How to grow campus technology amid shrinking resources

Baker led CSU Northridge's conversion to Gmail, which saved $160,000 annually.
Baker led CSU Northridge's conversion to Gmail, which saved $160,000 annually.

Being an IT official at a California university today requires a close look at any measures that can save the campus cash. But Hilary Baker, vice president for IT at California State University Northridge, has found ways to maintain—and even improve—technology services despite massive statewide budget cuts.

Baker, who came to the Northridge campus in 2006, said budget planning has taken on new significance during the country’s economic slump as university technology officials brace for a 5-percent budget cut this year and another 5-percent reduction next year.

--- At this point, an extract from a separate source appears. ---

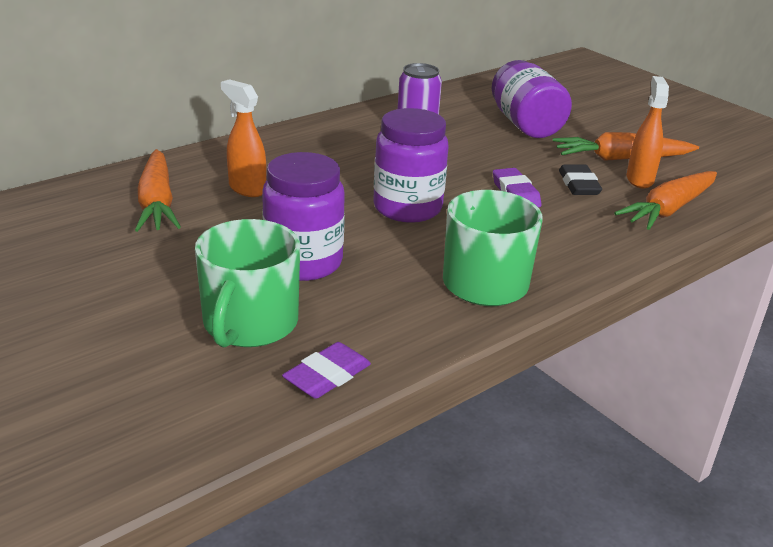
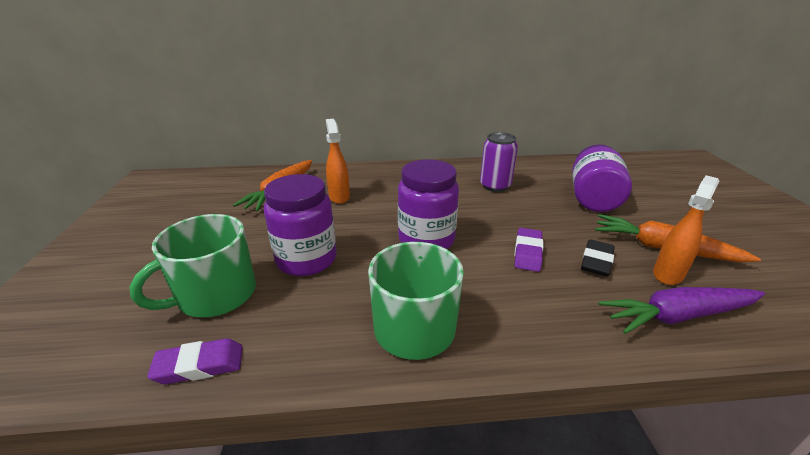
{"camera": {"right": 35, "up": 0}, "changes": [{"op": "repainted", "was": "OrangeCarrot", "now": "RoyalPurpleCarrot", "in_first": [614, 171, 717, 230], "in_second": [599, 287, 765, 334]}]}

“They probably are worse than any of us thought they would be,” Baker said, adding that open IT positions will be left unfilled this year as a cost-cutting measure.

California legislators cut the state university system’s budget by $584 million, or 20 percent, for the 2009-10 school year. The Northridge campus has operated this academic year with $41 million in cuts—24 percent of its overall budget.

Baker and her staff responded to the money squeeze in many ways, including the use of Google Gmail for student and faculty eMail accounts—saving $160,000 annually.

CSU Northridge also plans to use the open-source learning management system Moodle this year, instead of the popular WebCT and its expensive software license.

The university also joined the growing higher-education movement toward server virtualization, or using off-campus servers to maintain technology services rather than using space and massive amounts of energy storing and powering server racks on campus.